Он охватил голову обеими руками, облокотился на перила, отделявшие партер от оркестра, и погрузился в раздумье, продолжавшееся до тех пор, пока не подняли занавес. Весь третий акт «Антони» он смотрел с величайшим вниманием и волнением.
— А страсти?! — воскликнул он, едва закончился акт. — Какое место уделяете вы страстям в нашей жизни?
— Вы говорите о любви? — спросил я. — Жизнь, какой мы сами ее сделали, требует отдавать любви все или ничего. Желание быть одновременно любовником, подобным Антони, и гражданином, подобным вам, неосуществимо.

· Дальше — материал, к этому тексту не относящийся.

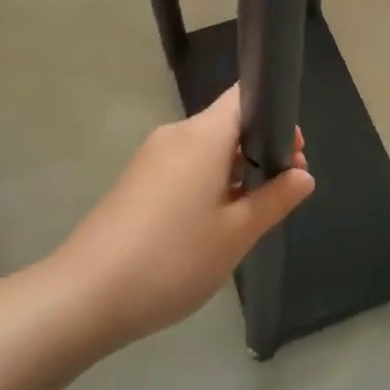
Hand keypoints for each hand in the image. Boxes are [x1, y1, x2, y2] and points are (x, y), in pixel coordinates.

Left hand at [51, 87, 313, 346]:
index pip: (244, 96)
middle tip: (281, 192)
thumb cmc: (172, 259)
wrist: (85, 293)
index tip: (293, 153)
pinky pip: (184, 166)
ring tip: (249, 217)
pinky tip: (211, 225)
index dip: (275, 115)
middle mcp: (176, 133)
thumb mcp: (236, 235)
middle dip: (259, 149)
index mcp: (203, 134)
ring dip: (233, 170)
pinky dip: (206, 182)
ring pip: (206, 148)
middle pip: (227, 124)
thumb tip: (303, 175)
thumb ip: (274, 200)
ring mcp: (152, 156)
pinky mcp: (136, 179)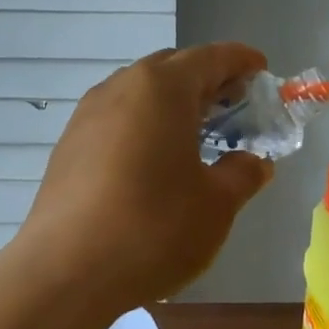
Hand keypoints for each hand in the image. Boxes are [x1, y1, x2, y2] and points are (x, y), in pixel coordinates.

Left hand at [18, 45, 275, 309]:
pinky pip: (117, 119)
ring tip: (195, 137)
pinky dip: (144, 126)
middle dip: (207, 81)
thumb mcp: (216, 204)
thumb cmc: (153, 227)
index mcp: (162, 88)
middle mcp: (121, 87)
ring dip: (172, 105)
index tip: (262, 71)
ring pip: (140, 93)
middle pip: (173, 68)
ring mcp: (88, 114)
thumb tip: (253, 162)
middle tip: (234, 110)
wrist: (65, 271)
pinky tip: (153, 163)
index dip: (242, 61)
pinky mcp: (69, 145)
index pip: (211, 56)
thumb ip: (243, 174)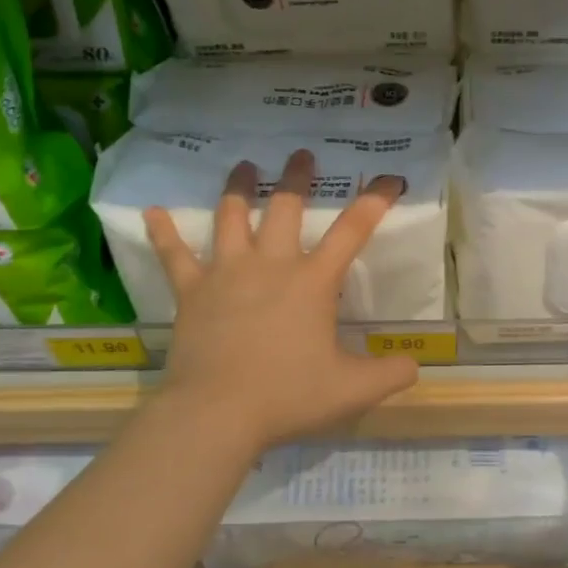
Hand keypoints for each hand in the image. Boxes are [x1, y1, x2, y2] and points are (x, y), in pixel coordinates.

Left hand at [142, 150, 419, 447]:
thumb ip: (390, 374)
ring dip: (239, 189)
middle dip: (297, 178)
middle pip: (285, 208)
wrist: (216, 413)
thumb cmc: (288, 396)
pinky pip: (175, 256)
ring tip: (245, 166)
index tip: (389, 179)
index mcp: (313, 282)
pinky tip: (152, 211)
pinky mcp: (191, 292)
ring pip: (231, 218)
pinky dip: (164, 232)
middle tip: (302, 154)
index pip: (352, 231)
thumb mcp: (353, 390)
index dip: (374, 201)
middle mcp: (271, 266)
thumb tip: (415, 365)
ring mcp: (227, 274)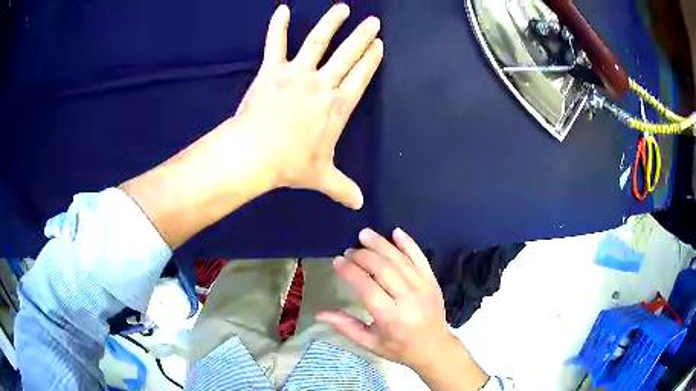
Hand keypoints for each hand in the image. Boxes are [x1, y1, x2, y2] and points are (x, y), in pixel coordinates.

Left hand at [234, 4, 382, 209]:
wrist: (256, 153)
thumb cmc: (291, 164)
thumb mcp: (321, 177)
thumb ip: (342, 188)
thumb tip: (359, 205)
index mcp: (338, 106)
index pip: (361, 77)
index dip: (371, 60)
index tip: (378, 46)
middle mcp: (322, 84)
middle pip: (348, 55)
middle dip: (362, 37)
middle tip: (373, 22)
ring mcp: (297, 73)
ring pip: (318, 41)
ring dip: (331, 23)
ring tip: (343, 8)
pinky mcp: (273, 70)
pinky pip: (276, 43)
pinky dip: (278, 25)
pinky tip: (282, 9)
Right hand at [317, 228, 453, 369]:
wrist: (434, 347)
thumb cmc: (399, 348)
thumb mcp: (369, 343)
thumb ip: (345, 326)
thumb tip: (318, 312)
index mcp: (391, 317)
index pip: (367, 288)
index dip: (350, 272)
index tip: (337, 260)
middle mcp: (408, 299)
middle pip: (384, 269)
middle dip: (363, 256)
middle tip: (349, 250)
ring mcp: (423, 287)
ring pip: (400, 260)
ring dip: (381, 244)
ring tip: (364, 234)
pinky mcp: (433, 281)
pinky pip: (420, 258)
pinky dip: (408, 243)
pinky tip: (396, 232)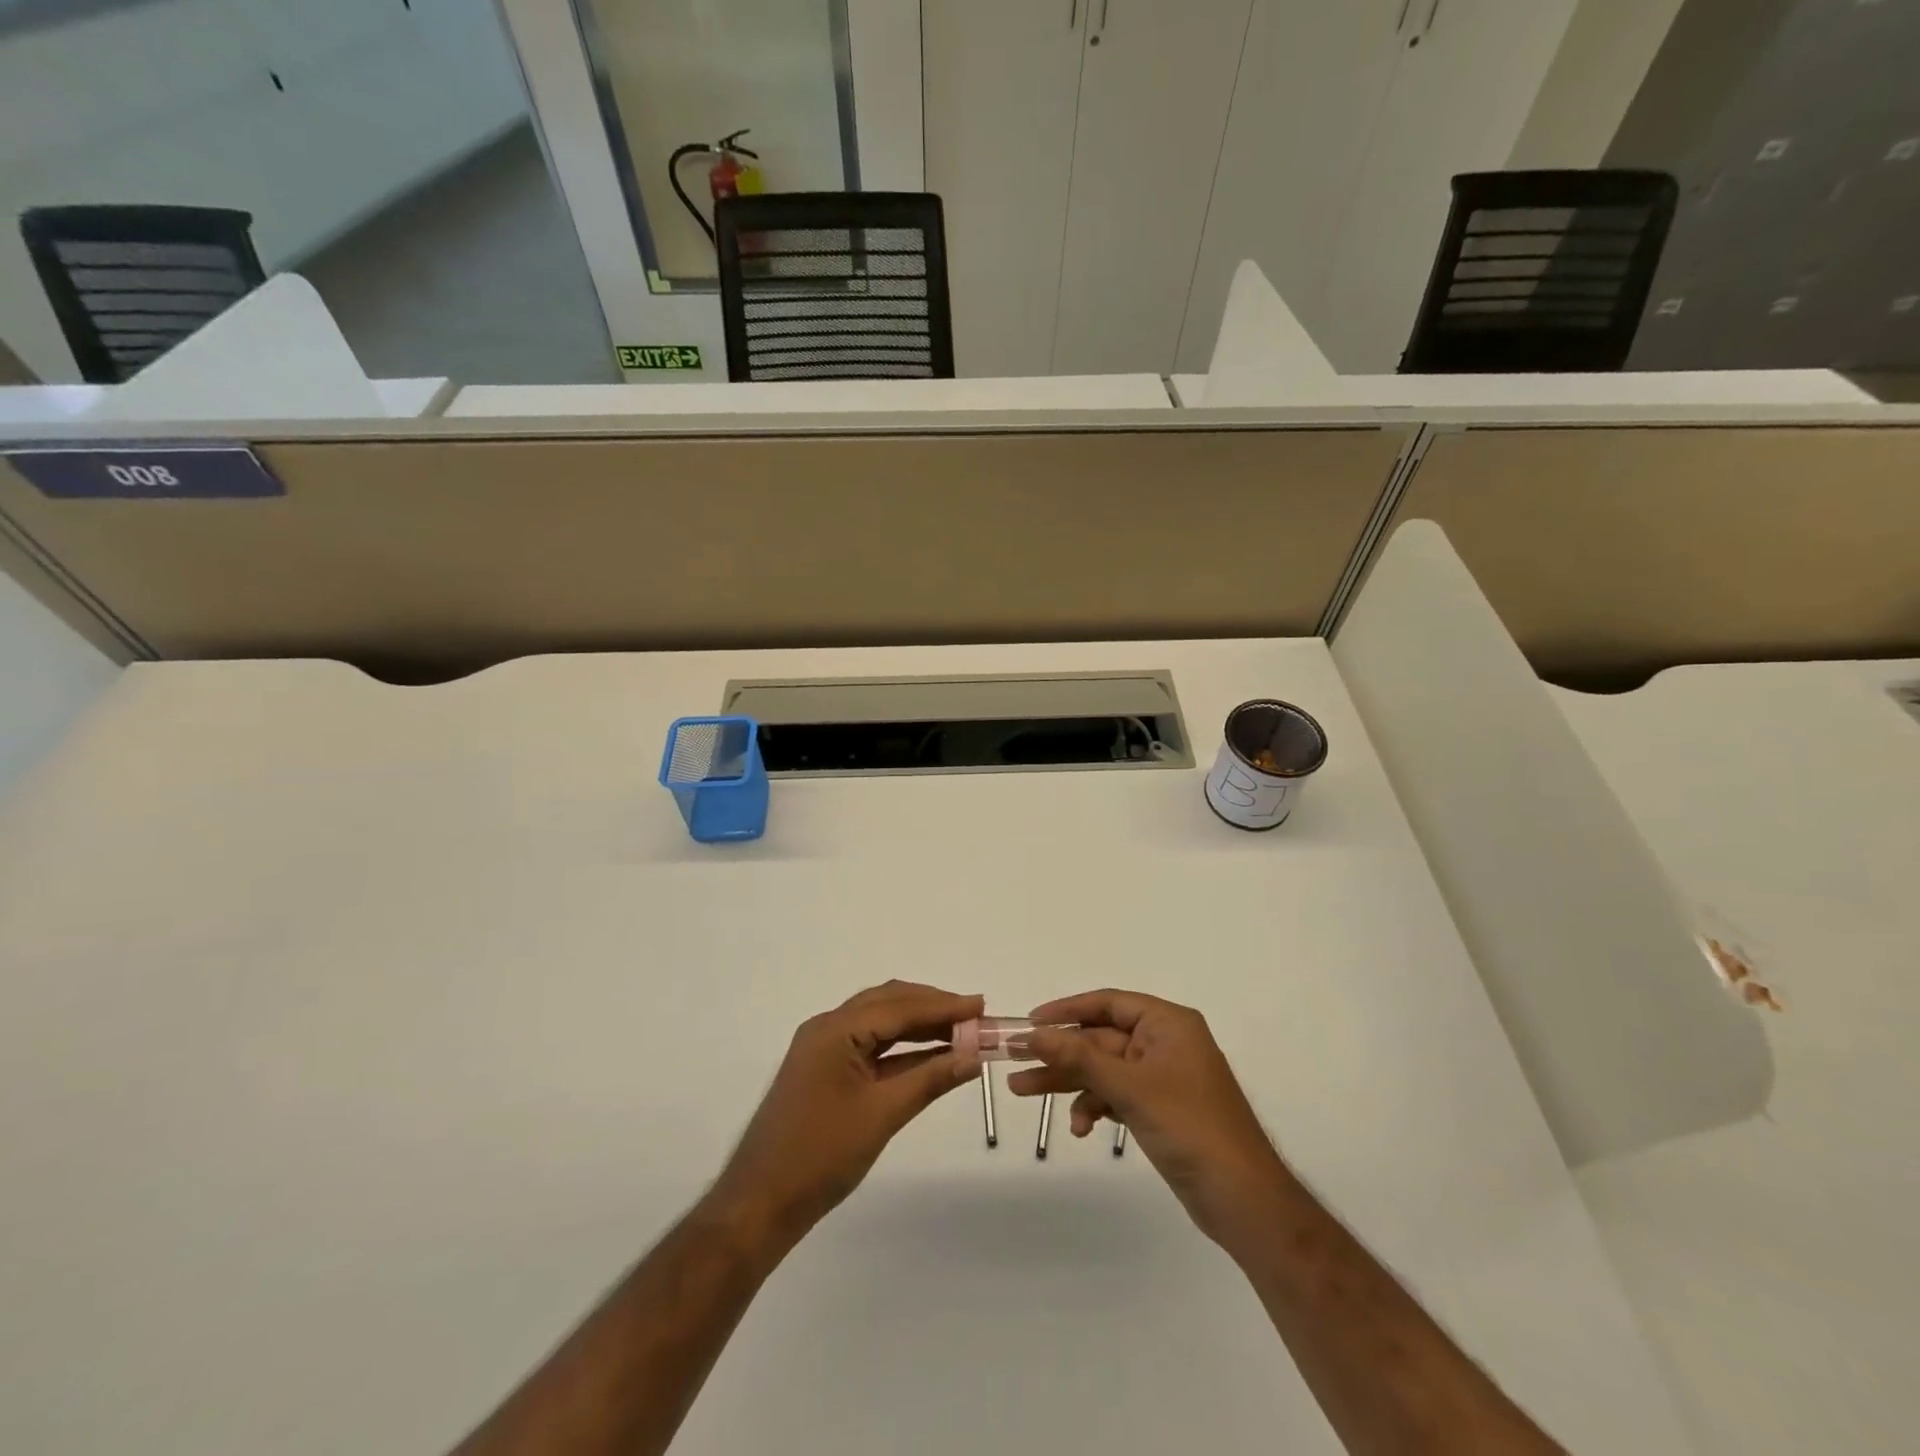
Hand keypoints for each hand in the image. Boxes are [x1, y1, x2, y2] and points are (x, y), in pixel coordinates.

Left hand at [711, 981, 982, 1247]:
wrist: (761, 1203)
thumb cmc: (821, 1155)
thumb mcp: (882, 1114)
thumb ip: (930, 1079)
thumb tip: (973, 1056)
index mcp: (835, 1029)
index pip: (899, 1006)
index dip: (943, 1006)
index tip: (981, 1005)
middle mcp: (828, 1028)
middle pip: (888, 1004)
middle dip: (933, 1008)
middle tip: (975, 1015)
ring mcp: (824, 1049)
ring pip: (880, 1024)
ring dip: (919, 1026)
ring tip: (961, 1032)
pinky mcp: (825, 1070)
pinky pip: (870, 1047)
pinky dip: (902, 1048)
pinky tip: (931, 1056)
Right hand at [1007, 989, 1287, 1244]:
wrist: (1243, 1201)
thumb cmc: (1190, 1128)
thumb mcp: (1130, 1088)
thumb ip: (1080, 1057)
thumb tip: (1035, 1033)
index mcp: (1168, 1024)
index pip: (1108, 1003)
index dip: (1067, 1009)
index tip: (1031, 1022)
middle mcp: (1164, 1043)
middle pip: (1100, 1039)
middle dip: (1059, 1052)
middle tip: (1014, 1060)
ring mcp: (1161, 1078)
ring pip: (1102, 1069)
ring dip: (1069, 1082)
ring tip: (1023, 1093)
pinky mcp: (1158, 1109)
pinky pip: (1115, 1095)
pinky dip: (1094, 1106)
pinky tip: (1080, 1128)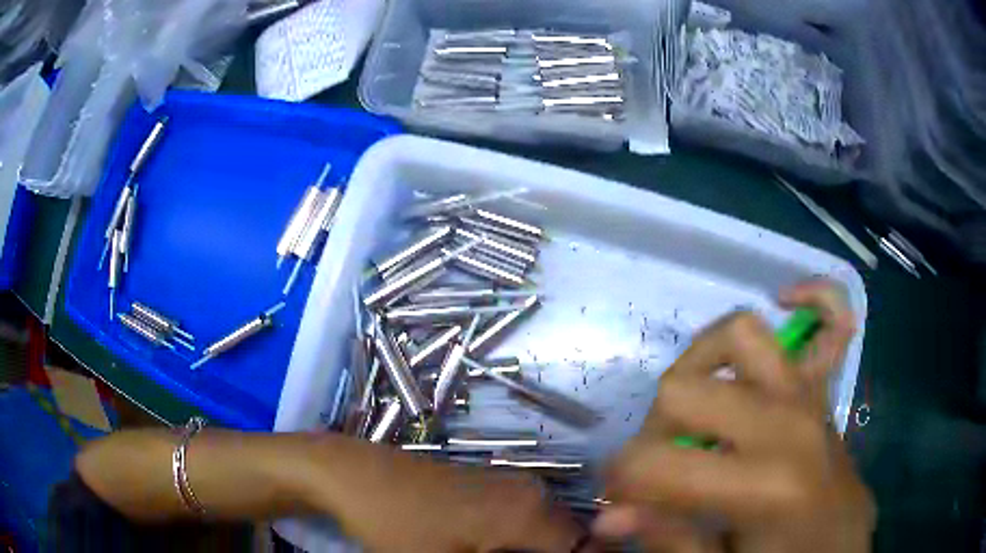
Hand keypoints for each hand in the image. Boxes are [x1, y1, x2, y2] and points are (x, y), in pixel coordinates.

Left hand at [303, 435, 589, 552]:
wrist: (354, 476)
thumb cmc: (397, 526)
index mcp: (530, 512)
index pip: (584, 548)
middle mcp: (531, 491)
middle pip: (568, 539)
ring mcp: (511, 484)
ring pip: (547, 532)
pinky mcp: (492, 486)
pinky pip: (526, 521)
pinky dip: (520, 544)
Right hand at [593, 280, 873, 552]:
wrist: (840, 551)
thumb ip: (668, 540)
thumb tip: (610, 515)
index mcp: (767, 485)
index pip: (661, 462)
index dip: (623, 484)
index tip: (619, 507)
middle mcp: (791, 423)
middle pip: (684, 390)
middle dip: (653, 434)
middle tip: (657, 476)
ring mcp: (813, 395)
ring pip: (739, 333)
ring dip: (700, 368)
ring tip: (695, 412)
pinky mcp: (826, 389)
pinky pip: (833, 316)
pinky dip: (813, 298)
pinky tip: (789, 300)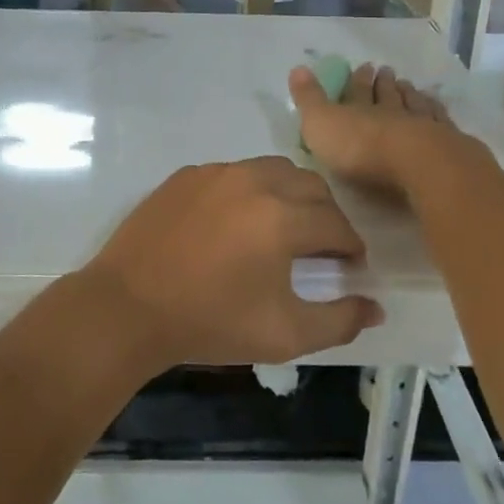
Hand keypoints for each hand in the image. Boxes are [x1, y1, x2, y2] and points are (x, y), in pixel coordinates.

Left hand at [80, 157, 383, 367]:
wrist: (129, 307)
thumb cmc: (211, 322)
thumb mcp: (283, 334)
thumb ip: (338, 320)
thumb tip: (375, 306)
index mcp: (283, 218)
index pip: (336, 223)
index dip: (351, 246)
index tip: (351, 263)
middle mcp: (254, 181)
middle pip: (311, 185)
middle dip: (326, 213)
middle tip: (322, 245)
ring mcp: (216, 172)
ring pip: (272, 169)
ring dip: (290, 193)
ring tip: (282, 226)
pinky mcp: (186, 174)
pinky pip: (233, 172)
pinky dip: (249, 190)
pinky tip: (235, 222)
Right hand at [289, 62, 460, 194]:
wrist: (418, 165)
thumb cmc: (362, 148)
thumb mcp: (321, 124)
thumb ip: (309, 99)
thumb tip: (297, 68)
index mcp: (360, 110)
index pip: (358, 91)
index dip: (358, 79)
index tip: (363, 66)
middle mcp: (392, 112)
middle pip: (388, 95)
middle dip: (385, 83)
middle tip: (387, 70)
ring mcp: (423, 126)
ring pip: (415, 105)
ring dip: (411, 95)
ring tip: (410, 86)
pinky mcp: (448, 143)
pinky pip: (441, 121)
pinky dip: (437, 111)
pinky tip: (438, 108)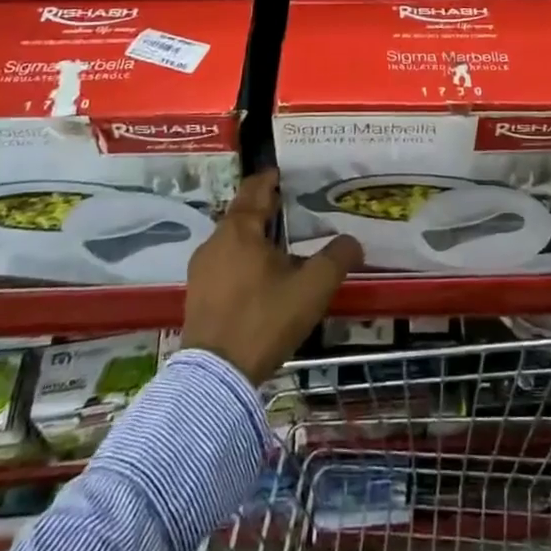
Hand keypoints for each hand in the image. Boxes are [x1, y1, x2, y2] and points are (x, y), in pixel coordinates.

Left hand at [183, 170, 362, 383]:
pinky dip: (244, 259)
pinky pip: (224, 263)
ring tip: (284, 245)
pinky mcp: (197, 295)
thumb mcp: (312, 288)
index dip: (273, 178)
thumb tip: (353, 241)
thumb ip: (337, 258)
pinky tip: (263, 277)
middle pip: (243, 213)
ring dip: (256, 236)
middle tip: (296, 208)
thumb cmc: (264, 319)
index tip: (290, 174)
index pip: (255, 188)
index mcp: (240, 229)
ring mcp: (201, 269)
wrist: (216, 377)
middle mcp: (215, 240)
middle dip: (268, 208)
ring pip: (233, 240)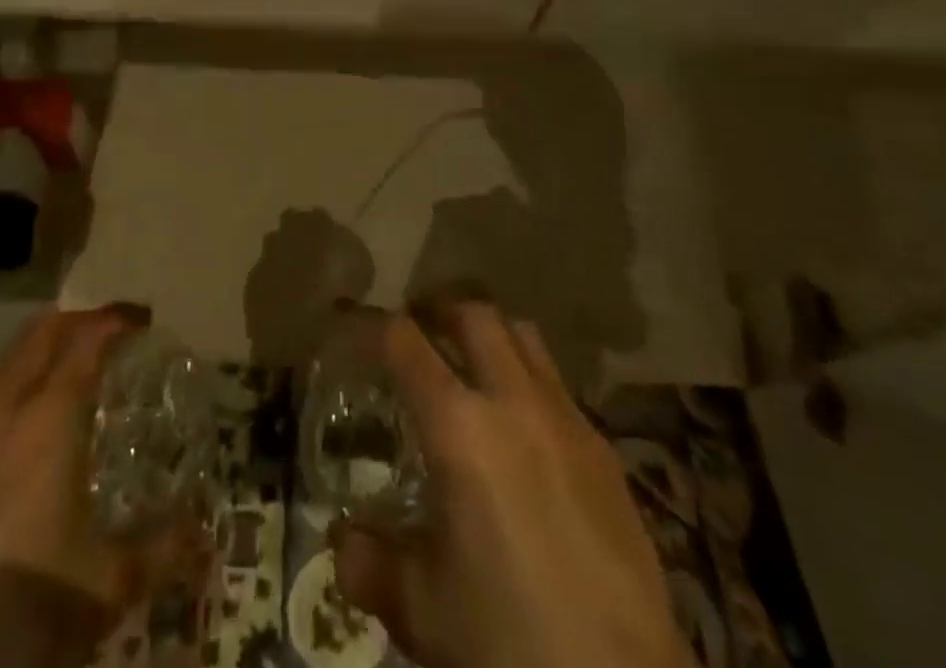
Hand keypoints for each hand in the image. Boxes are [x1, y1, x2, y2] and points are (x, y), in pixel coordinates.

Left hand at [0, 306, 203, 667]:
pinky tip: (6, 422)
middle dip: (77, 322)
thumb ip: (163, 550)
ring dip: (35, 352)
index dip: (116, 321)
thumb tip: (206, 540)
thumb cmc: (29, 604)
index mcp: (51, 415)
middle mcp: (3, 406)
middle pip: (41, 334)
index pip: (88, 340)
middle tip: (106, 332)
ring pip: (1, 360)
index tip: (140, 320)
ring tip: (59, 370)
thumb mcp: (109, 583)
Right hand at [331, 304, 687, 667]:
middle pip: (473, 315)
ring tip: (471, 362)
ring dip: (490, 334)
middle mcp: (513, 401)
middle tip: (418, 330)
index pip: (404, 342)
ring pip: (524, 336)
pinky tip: (523, 429)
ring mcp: (566, 418)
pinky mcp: (604, 449)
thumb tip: (342, 541)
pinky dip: (529, 379)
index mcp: (458, 427)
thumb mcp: (422, 610)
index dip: (370, 323)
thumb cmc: (507, 642)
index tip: (351, 324)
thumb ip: (371, 565)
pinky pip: (558, 384)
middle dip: (439, 311)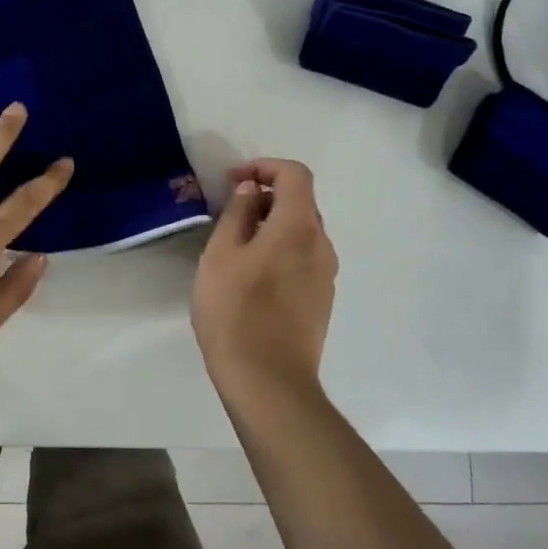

Нужно выбирать.
— Именно об этом я и думал, когда слушал Антони, столь презирающего общество, озлобленного против него, восставшего против всего, что препятствует его любви… А вы любили когда-нибудь?
— Может быть. Но разве это важно? Спросите у собственного сердца, что такое любовь.
— Накажи меня бог, если я имею об этом хоть малейшее представление, — воскликнул он, пожимая плечами. — Разве было у меня время любить? Разве я знаю, что такое женщина? Я чист, дорогой мой, чист, как младенец! — прибавил он, разражаясь добродушным смехом. — Можете презирать меня, но признаюсь, что до сих пор женщины внушали мне скорее страх, чем желание. А между тем у меня уже большая борода и большие запросы, которые трудно удовлетворить. Что ж! Именно это и предохранило меня от грубых заблуждений, в какие впадают мои товарищи. Я не встретил еще той идеальной девы, ради которой мое сердце дало бы себе труд забиться сильнее. А несчастные гризетки, которых подбирают в Шомьере или в других злачных местах, возбуждают во мне такую жалость, что даже ради всех наслаждений рая я не желал бы упрекать себя за совращение одного из этих ощипанных ангелов. И потом, эти ручищи, эти вздернутые носы, этот жаргон, попреки своим несчастьем, да еще в письмах, читая которые можно умереть со смеху. Тут нельзя даже испытывать серьезные угрызения совести. О, если уж я предамся любви, я хочу, чтобы она потрясла меня, воспламенила, поразила в самое сердце или вознесла до небес и опьянила страстью. Никакой середины! Одно или другое; либо и то и другое, если угодно! Но только не драмы на задворках лавчонок, не победы в дешевых кафе! Я согласен страдать, согласен безумствовать, согласен отравиться вместе с возлюбленной или заколоть себя над ее трупом, но я не хочу быть смешным, а главное — не хочу почувствовать скуку в самый разгар трагедии и завершить ее жалким фарсом. Товарищи издеваются над моей невинностью, они разыгрывают передо мной донжуанов, чтобы соблазнить или ослепить меня; и, уверяю вас, делают это зря. Я желаю им всяческих удовольствий, но для себя предпочитаю что-нибудь иное. О чем вы думаете? — добавил он, заметив, что я отворачиваюсь, не в силах удержаться от смеха.